Kulüp on tane kadından oluşuyor.
Park sayısız ağaçtan oluşmakta.
O ahşaptan mı yoksa metalden mi yapılmıştır?
Kurul bilimci ve mühendislerden oluşuyor.
Onun hikayesi uyduruldu.
Bronz, bakır ve kalaydan oluşmaktadır.
İngiliz alfabesi yirmi altı harften oluşur.
Yanında durduğumuz göl, saf pil asidinden yapılmış.
Senin hatalı numara çevirdiğine inanıyorum.
Satranç tahtası sekiz satır ve sekiz sütundan oluşur.
bilim tutkusu olan büyük halk sağlığı hikaye anlatıcıları
Çam ağaçlarıyla ve eğrelti otlarıyla kaplı bir manzara hayal edin.
Masa ahşaptan yapılmıştır.
Bunun sebebi sabunun içinde bulunan iki yönlü moleküllerdir.
Aslına bakarsan, Çinçe yüzlerce lehçeden oluşur.
DNA dört tane nükleotitten oluşur: A, T, C ve G.
DNA dört tane nükleotitten oluşur: adenin, timin, sitozin ve guanin:
Grup altı kız ve dört adamdan yapıldı.
Çete temel olarak uyuşturucu satıcıları ve tehlikeli eski hükümlülerden oluşur.
Yardımcıları, irtibat subayları ve kuryelerden oluşan özel askeri personeli.

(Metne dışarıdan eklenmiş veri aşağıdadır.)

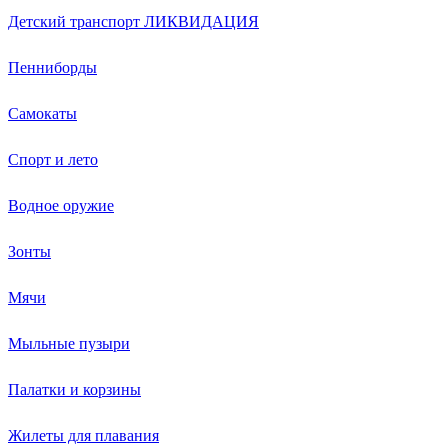
Детский транспорт ЛИКВИДАЦИЯ
Пенниборды
Самокаты
Спорт и лето
Водное оружие
Зонты
Мячи
Мыльные пузыри
Палатки и корзины
Жилеты для плавания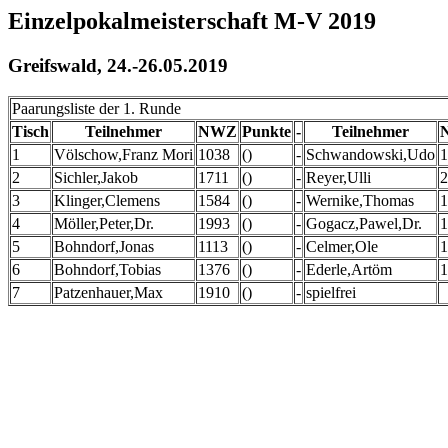
Einzelpokalmeisterschaft M-V 2019
Greifswald, 24.-26.05.2019
Paarungsliste der 1. Runde
Tisch
Teilnehmer
NWZ
Punkte
-
Teilnehmer
1
Völschow,Franz Mori
1038
()
-
Schwandowski,Udo
1
2
Sichler,Jakob
1711
()
-
Reyer,Ulli
2
3
Klinger,Clemens
1584
()
-
Wernike,Thomas
1
4
Möller,Peter,Dr.
1993
()
-
Gogacz,Pawel,Dr.
1
5
Bohndorf,Jonas
1113
()
-
Celmer,Ole
1
6
Bohndorf,Tobias
1376
()
-
Ederle,Artöm
1
7
Patzenhauer,Max
1910
()
-
spielfrei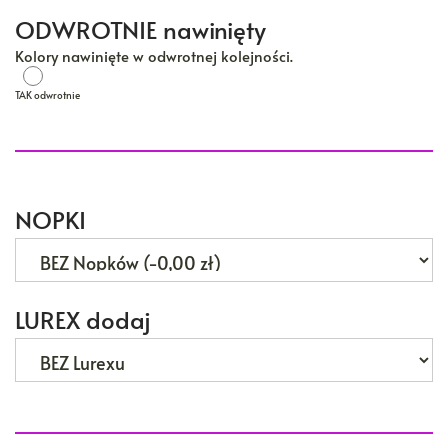
ODWROTNIE nawinięty
Kolory nawinięte w odwrotnej kolejności.
TAK odwrotnie
TAK odwrotnie
NOPKI
LUREX dodaj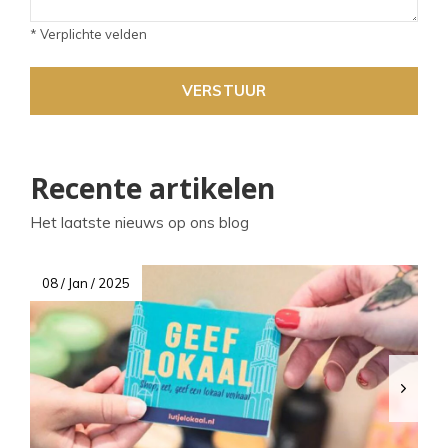
* Verplichte velden
VERSTUUR
Recente artikelen
Het laatste nieuws op ons blog
08 / Jan / 2025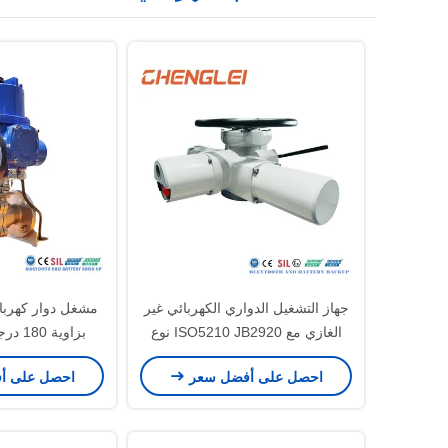
جهاز التشغيل الدواري الكهربائي غير
الغازي مع ISO5210 JB2920 نوع
عزم الدوران و NEMA 4/4X/7&9
تطبيق مقاوم للا
احصل على أفضل سعر
احصل على أ
الحجرة
والتهوية وت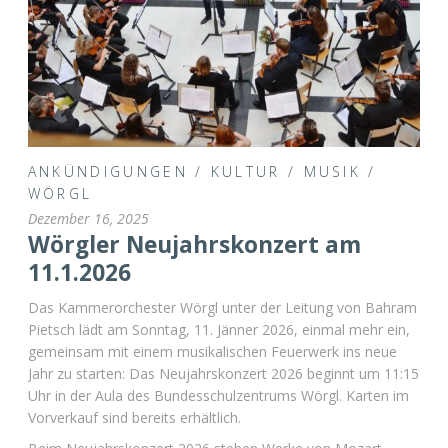
ANKÜNDIGUNGEN
/
KULTUR
/
MUSIK
/
WÖRGL
Dezember 16, 2025
Wörgler Neujahrskonzert am
11.1.2026
Das Kammerorchester Wörgl unter der Leitung von Bahram
Pietsch lädt am Sonntag, 11. Jänner 2026, einmal mehr ein,
gemeinsam mit einem musikalischen Feuerwerk ins neue
Jahr zu starten: Das Neujahrskonzert 2026 beginnt um 11:15
Uhr in der Aula des Bundesschulzentrums Wörgl. Karten im
Vorverkauf sind bereits erhältlich.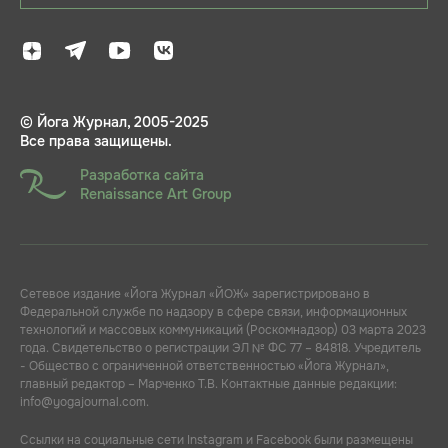
© Йога Журнал, 2005-2025
Все права защищены.
Разработка сайта
Renaissance Art Group
Сетевое издание «Йога Журнал «ЙОЖ» зарегистрировано в
Федеральной службе по надзору в сфере связи, информационных
технологий и массовых коммуникаций (Роскомнадзор) 03 марта 2023
года. Свидетельство о регистрации ЭЛ № ФС 77 – 84818. Учредитель
- Общество с ограниченной ответственностью «Йога Журнал»,
главный редактор – Марченко Т.В. Контактные данные редакции:
info@yogajournal.com.
Ссылки на социальные сети Instagram и Facebook были размещены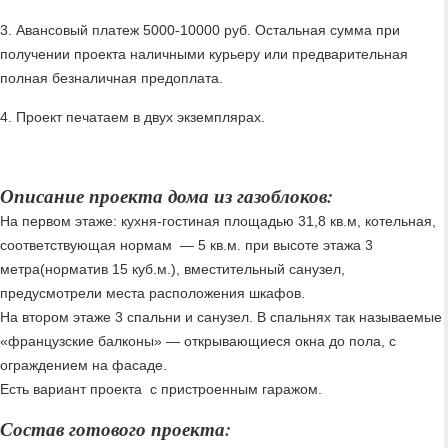
3. Авансовый платеж 5000-10000 руб. Остальная сумма при
получении проекта наличными курьеру или предварительная
полная безналичная предоплата.
4. Проект печатаем в двух экземплярах.
Описание проекта дома из газоблоков:
На первом этаже: кухня-гостиная площадью 31,8 кв.м, котельная,
соответствующая нормам — 5 кв.м. при высоте этажа 3
метра(норматив 15 куб.м.), вместительный санузел,
предусмотрели места расположения шкафов.
На втором этаже 3 спальни и санузел. В спальнях так называемые
«французские балконы» — открывающиеся окна до пола, с
ограждением на фасаде.
Есть вариант проекта с пристроенным гаражом.
Состав готового проекта: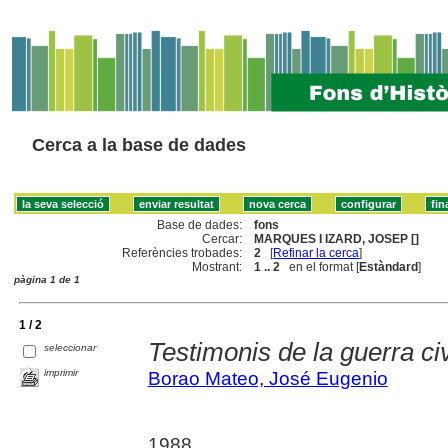
Cerca a la base de dades
Base de dades:
fons
Cercar:
MARQUES I IZARD, JOSEP []
Referències trobades:
2
[
Refinar la cerca
]
Mostrant:
1 .. 2
en el format [
Estàndard
]
pàgina 1 de 1
1 / 2
Testimonis de la guerra civ
seleccionar
imprimir
Borao Mateo, José Eugenio
1988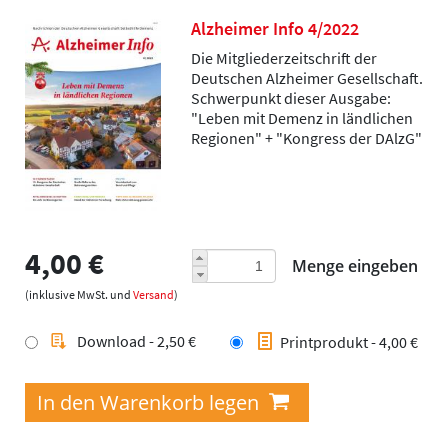
Alzheimer Info 4/2022
Die Mitgliederzeitschrift der
Deutschen Alzheimer Gesellschaft.
Schwerpunkt dieser Ausgabe:
"Leben mit Demenz in ländlichen
Regionen" + "Kongress der DAlzG"
4,00 €
Menge eingeben
(inklusive MwSt. und
Versand
)
Download - 2,50 €
Printprodukt - 4,00 €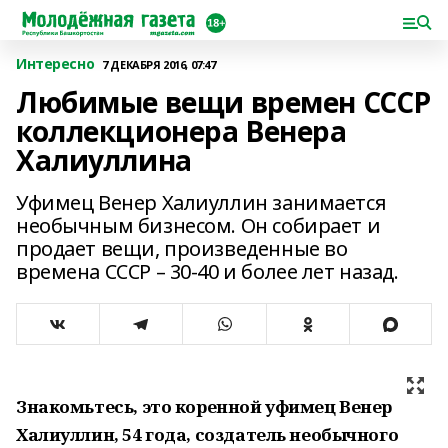
Интересно
7 ДЕКАБРЯ 2016, 07:47
Любимые вещи времен СССР
коллекционера Венера
Халиуллина
Уфимец Венер Халиуллин занимается
необычным бизнесом. Он собирает и
продает вещи, произведенные во
времена СССР – 30-40 и более лет назад.
Знакомьтесь, это коренной уфимец Венер
Халиуллин, 54 года, создатель необычного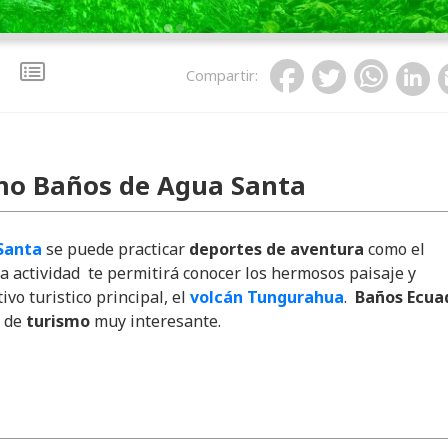
Compartir
:
mo Baños de Agua Santa
Santa
se puede practicar
deportes de aventura
como el
a actividad te permitirá conocer los hermosos paisaje y
tivo turistico principal, el
volcán Tungurahua
.
Baños Ecua
a de
turismo
muy interesante.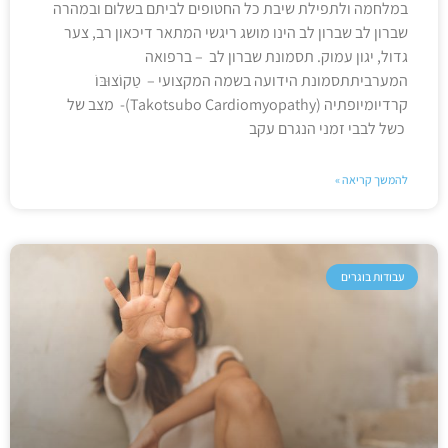
במלחמה ולתפילת שיבת כל החטופים לביתם בשלום ובמהרה
שברון לב שברון לב הינו מושג ריגשי המתאר דיכאון רב, צער
גדול, יגון עמוק. תסמונת שברון לב – ברפואה
המערביתתסמונת הידועה בשמה המקצועי – טַקוֹצוּבּוֹ
קרדיומיופתיה (Takotsubo Cardiomyopathy)- מצב של
כשל לבבי זמני הנגרם עקב
להמשך קריאה »
עבודות בוגרים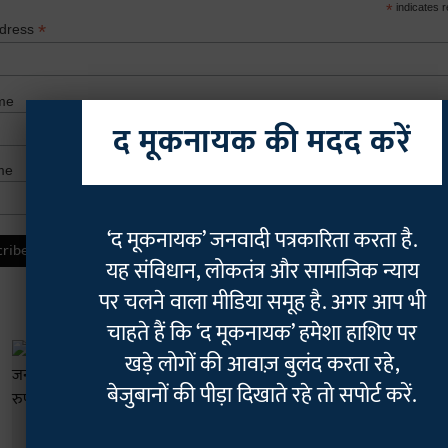
*
indicates r
*
ddress
me
द मूकनायक की मदद करें
me
‘द मूकनायक’ जनवादी पत्रकारिता करता है.
यह संविधान, लोकतंत्र और सामाजिक न्याय
पर चलने वाला मीडिया समूह है. अगर आप भी
चाहते हैं कि ‘द मूकनायक’ हमेशा हाशिए पर
खड़े लोगों की आवाज़ बुलंद करता रहे,
बेजुबानों की पीड़ा दिखाते रहे तो सपोर्ट करें.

Bildiğim kadarıyla, bu kimyasal mikropların üremesini engelleyecek.
Bu trenin yedi tane vagondan oluşur.
Dinleyiciler çoğunlukla öğrencilerden oluşuyordu.
Yeni doğmuş bir bebeğin yüzde 70'i sudur. Yetişkinlerin yüzde 55-60'ı sudur.
Üzgünüm, yanlış numara çevirdim.
Bu kitap, biyolog Ernst Haeckel'in yolculukları sırasında üzerinde çalıştığı canlıları gösteren yüz adet taşbaskıdan oluşmaktadır.
Bir bento haşlanmış pirinç ve deniz yosunundan yapılan küçük bir yemektir, bu ucuz ahşap kutularda satılmaktadır.
Sabun neyden yapılır?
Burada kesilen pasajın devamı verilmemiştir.